» **Task details**:
Copy out the items below word for word, from the line that contains "[112, 140, 150, 179] [106, 97, 292, 212]" through the line that contains "soldier wears uniform", including both of those lines.

--- Source records ---

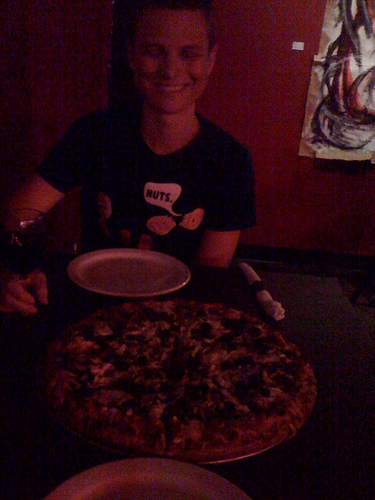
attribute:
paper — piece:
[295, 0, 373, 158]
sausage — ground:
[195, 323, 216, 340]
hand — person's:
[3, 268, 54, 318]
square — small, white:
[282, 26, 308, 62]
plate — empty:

---
--- Source records ---

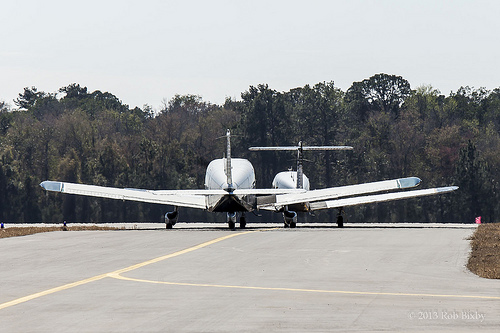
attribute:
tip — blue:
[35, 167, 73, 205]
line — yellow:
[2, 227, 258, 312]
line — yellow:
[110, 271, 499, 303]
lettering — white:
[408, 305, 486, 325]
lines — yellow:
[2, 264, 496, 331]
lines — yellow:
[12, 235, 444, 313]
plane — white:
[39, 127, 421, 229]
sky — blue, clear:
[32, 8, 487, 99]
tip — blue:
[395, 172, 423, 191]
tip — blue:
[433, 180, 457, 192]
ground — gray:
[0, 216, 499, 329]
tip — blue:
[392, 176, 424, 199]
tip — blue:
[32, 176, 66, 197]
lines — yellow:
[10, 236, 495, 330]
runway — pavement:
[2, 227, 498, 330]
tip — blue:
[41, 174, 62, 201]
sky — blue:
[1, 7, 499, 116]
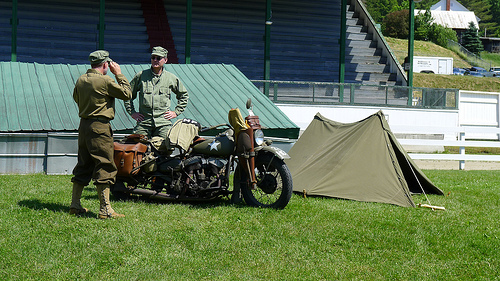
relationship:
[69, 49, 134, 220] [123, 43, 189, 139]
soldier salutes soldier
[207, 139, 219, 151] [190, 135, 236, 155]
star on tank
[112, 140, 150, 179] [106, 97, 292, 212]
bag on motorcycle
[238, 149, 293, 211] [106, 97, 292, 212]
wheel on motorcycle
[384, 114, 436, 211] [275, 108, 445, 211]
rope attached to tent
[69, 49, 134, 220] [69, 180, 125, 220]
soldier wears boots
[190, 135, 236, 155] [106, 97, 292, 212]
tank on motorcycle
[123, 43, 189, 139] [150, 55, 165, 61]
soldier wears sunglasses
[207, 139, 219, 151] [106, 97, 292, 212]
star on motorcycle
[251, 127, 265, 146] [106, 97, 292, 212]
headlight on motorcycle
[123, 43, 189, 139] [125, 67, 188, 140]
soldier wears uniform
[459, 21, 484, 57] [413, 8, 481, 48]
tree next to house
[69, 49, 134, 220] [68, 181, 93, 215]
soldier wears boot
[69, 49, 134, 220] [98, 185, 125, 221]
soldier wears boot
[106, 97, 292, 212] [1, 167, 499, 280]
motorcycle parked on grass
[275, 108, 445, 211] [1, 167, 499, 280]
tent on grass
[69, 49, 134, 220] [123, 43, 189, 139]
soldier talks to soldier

---

» **Response to the exercise**:
[112, 140, 150, 179] [106, 97, 292, 212]
bag on motorcycle
[238, 149, 293, 211] [106, 97, 292, 212]
wheel on motorcycle
[384, 114, 436, 211] [275, 108, 445, 211]
rope attached to tent
[69, 49, 134, 220] [69, 180, 125, 220]
soldier wears boots
[190, 135, 236, 155] [106, 97, 292, 212]
tank on motorcycle
[123, 43, 189, 139] [150, 55, 165, 61]
soldier wears sunglasses
[207, 139, 219, 151] [106, 97, 292, 212]
star on motorcycle
[251, 127, 265, 146] [106, 97, 292, 212]
headlight on motorcycle
[123, 43, 189, 139] [125, 67, 188, 140]
soldier wears uniform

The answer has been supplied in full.